Does having a large coaching and support staff give a football team a competitive edge? According to a December 2017, article in Sports Business Daily, ESPN’s Chris Fowler believes it does. Fowler remarked during the Alabama-Florida State season opener last year that enlarged coaching staffs lead to “endless resources” of football brain power. More resources may very well be one of the reasons a number of successful teams have doubled or even tripled their staff in recent years, so much so that the NCAA has sought to place limits on these coaching staffs.

The Issue

The NCAA has already had rules on the books policing coaching staffs, allowing for ten on the field assistant coaching positions, limits as to how many headsets were allowed in the box and on the sidelines, limits on the credentialed team personnel allowed on the sideline, as well as how many individuals from the staff were allowed to participate in on-campus recruiting opportunities. However, these rules have not been strictly enforced, causing many to say that larger schools with the financial resources to grow their staff are being given an unfair advantage over schools with smaller staffs.

A number of new positions added to the fold including analysts, chief of staff, and other non-coaching titles that allow individuals — often veteran head coaches, coordinators, and former NFL assistants — to participate with the team without technically violating any current rules.

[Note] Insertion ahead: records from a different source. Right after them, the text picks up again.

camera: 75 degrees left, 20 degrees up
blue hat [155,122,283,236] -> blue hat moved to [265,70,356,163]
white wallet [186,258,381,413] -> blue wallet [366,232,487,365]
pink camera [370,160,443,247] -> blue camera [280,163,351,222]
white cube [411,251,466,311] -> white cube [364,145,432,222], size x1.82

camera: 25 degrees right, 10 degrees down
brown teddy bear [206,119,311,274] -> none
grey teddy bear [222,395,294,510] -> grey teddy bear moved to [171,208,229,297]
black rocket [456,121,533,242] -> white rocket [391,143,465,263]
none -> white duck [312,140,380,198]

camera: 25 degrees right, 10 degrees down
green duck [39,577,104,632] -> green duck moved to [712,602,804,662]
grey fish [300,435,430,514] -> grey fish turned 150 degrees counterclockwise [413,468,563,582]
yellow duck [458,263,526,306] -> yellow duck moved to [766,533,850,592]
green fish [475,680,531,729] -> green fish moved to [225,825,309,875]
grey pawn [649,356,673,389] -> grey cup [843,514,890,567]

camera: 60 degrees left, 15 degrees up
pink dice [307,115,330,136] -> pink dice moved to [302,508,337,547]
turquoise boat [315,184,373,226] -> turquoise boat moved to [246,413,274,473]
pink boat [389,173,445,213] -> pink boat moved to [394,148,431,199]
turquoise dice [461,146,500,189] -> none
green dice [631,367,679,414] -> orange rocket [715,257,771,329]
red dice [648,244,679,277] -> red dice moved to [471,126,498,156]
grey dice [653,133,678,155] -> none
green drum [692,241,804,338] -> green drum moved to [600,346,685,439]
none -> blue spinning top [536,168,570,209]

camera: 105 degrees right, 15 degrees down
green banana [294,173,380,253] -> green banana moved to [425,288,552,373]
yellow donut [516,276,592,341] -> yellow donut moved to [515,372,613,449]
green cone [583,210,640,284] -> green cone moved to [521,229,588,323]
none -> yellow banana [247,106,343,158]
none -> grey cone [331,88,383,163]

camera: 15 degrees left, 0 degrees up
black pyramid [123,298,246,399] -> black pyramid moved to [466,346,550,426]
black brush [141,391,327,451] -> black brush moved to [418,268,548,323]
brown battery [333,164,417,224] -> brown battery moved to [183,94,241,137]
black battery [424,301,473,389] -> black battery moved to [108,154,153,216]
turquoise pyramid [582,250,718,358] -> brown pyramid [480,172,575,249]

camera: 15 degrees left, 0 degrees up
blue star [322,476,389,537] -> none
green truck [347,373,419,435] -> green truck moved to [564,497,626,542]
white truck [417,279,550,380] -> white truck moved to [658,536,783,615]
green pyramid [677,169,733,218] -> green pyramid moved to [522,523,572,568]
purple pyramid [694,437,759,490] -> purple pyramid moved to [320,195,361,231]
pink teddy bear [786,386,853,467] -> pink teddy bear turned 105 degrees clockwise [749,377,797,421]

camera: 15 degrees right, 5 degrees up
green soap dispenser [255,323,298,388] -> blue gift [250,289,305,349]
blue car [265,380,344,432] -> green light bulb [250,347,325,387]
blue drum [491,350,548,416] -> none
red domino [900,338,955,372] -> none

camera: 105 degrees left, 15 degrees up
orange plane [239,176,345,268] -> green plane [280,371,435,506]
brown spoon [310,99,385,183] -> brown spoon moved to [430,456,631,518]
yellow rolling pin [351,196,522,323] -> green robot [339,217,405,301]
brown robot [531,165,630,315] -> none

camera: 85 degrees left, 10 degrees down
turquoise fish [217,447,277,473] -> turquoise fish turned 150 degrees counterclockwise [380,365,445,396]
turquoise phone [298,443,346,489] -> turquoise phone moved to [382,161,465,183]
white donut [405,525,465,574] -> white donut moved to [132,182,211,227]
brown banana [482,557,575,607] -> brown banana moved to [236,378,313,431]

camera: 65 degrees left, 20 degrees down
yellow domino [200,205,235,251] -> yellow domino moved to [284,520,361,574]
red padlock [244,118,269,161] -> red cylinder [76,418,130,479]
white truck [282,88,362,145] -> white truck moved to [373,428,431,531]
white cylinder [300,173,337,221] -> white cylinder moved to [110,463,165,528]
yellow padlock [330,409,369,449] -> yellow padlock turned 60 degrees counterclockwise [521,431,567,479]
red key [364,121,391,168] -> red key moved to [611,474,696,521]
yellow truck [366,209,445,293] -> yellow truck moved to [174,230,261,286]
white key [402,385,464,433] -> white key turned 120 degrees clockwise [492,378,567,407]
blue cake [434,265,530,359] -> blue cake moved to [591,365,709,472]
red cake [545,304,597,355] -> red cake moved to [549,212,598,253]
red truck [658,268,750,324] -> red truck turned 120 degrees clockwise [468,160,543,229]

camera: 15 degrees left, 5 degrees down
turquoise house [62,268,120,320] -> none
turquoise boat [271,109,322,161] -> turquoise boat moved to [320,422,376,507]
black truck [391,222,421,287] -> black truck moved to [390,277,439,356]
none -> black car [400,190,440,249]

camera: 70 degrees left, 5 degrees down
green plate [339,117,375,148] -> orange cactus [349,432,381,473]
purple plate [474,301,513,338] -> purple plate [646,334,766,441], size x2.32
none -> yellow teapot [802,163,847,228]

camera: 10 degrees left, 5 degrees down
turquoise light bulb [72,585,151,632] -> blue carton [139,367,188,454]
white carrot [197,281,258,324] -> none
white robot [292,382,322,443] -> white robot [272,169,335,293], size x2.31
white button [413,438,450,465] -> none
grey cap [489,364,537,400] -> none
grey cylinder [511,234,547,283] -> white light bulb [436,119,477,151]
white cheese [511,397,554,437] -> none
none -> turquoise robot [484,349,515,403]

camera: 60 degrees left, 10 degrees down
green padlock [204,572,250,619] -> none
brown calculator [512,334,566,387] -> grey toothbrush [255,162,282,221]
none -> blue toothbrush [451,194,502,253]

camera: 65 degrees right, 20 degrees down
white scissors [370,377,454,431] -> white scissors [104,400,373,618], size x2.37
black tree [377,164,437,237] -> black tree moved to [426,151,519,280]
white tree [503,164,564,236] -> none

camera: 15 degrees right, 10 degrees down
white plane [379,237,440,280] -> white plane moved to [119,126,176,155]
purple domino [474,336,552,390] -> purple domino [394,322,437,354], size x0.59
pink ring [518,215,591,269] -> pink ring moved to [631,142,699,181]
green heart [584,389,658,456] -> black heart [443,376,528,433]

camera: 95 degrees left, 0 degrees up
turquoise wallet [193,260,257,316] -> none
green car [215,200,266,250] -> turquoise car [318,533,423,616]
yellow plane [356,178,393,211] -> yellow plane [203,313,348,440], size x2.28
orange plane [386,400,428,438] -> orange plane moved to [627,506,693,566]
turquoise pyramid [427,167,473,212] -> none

The NCAA looked to clarify the rules by putting forth a number of proposals.

Changing the Rules

One proposal put forth in 2017 would limit the number of individuals allowed to participate in on-campus recruiting to 30. These 30 individuals would include the head coach and ten positions coaches, as well as four graduate assistant coaches. All thirty individuals would be designated by the school before the start of the first preseason practice, and all designated personnel would be required to pass an NCAA recruiting exam each year before participating in recruiting practices such as written and verbal communication with prospective student-athletes and their parents or legal guardians.

In January, this proposal was tabled in order to have more discussion with coaches as to how the rule would work.

Another proposal, approved in May, clarified the maximum number of headsets allowed during games. The new rule allows 20 headsets per team, including 15 for the coach, assistants, and four graduate assistants, as well as four players and one individual in a non-coaching role, such as the staffer who charts plays. Headsets for security, game management, and medical personnel are not included in the 20 headset rule.

But will these new rules level the playing field? On gameday perhaps, but during the week, in which you often times hear coaches say games are won before they are ever played, likely not.

Institution’s with the resources will still have the ability to hire as many coaches as they can house to game plan, strategize, break down tape, and study any and every situation. Until the NCAA decides to limit or regulate a total number of people that can be involved with the program and in a football capacity, schools with the ability to hire these staffs will continue to do so. As they should.